Children will have to face more climate disasters than their grandparents, says study
A recent research published this week in the journal Science has shown that people born today will have more climate disasters over their lifetimes than their grandparents. As per the research, a child born in 2020 will endure an average of 30 extreme heatwaves in their lifetime, even if countries fulfil their current pledges to cut future carbon emissions.
This is seven times more heatwaves than someone born in 1960.
Also, the babies of current times will grow up to experience twice as many droughts and wildfires and three times more river floods and crop failures than someone who is 60 years old today.
Professor Wim Thiery, at Vrije Universiteit Brussel in Belgium and who led the research, was quoted by The Guardian as saying, "Our results highlight a severe threat to the safety of young generations and call for drastic emission reductions to safeguard their future."
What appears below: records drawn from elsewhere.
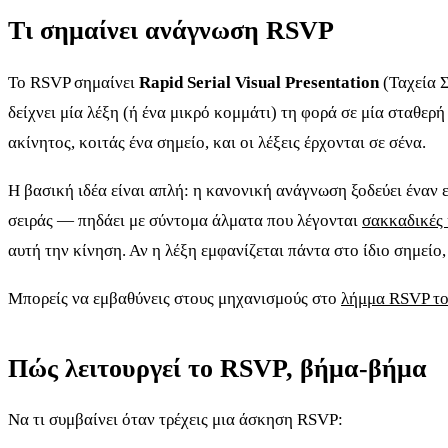
Τι σημαίνει ανάγνωση RSVP
Το RSVP σημαίνει
Rapid Serial Visual Presentation
(Ταχεία Σ
δείχνει μία λέξη (ή ένα μικρό κομμάτι) τη φορά σε μία σταθερ
ακίνητος, κοιτάς ένα σημείο, και οι λέξεις έρχονται σε σένα.
Η βασική ιδέα είναι απλή: η κανονική ανάγνωση ξοδεύει έναν
σειράς — πηδάει με σύντομα άλματα που λέγονται
σακκαδικές 
αυτή την κίνηση. Αν η λέξη εμφανίζεται πάντα στο ίδιο σημείο
Μπορείς να εμβαθύνεις στους μηχανισμούς στο
λήμμα RSVP το
Πώς λειτουργεί το RSVP, βήμα-βήμα
Να τι συμβαίνει όταν τρέχεις μια άσκηση RSVP:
He further said that people under 40 today were set to live “unprecedented” lives, that is suffering heatwaves, droughts, floods and crop failures that would have been virtually impossible.
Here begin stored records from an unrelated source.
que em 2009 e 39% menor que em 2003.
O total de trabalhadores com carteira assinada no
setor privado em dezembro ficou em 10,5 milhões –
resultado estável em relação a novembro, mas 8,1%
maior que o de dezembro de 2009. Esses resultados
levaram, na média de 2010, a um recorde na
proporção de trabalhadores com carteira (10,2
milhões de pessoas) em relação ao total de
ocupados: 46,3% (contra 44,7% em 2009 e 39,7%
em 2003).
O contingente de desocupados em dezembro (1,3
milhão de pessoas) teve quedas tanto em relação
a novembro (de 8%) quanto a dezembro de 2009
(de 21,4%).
As a part of the research, drawing on multiple climates and demographic models, Thiery and 36 colleagues compared the risks faced by previous generations to the number of extreme events today’s children will have to witness.
Dr Katja Frieler, at the Potsdam Institute for Climate Impact Research in Germany and part of the study team said, "The good news is we can take much of the climate burden from our children’s shoulders if we limit warming to 1.5C by phasing out fossil fuel use. This is a huge opportunity.”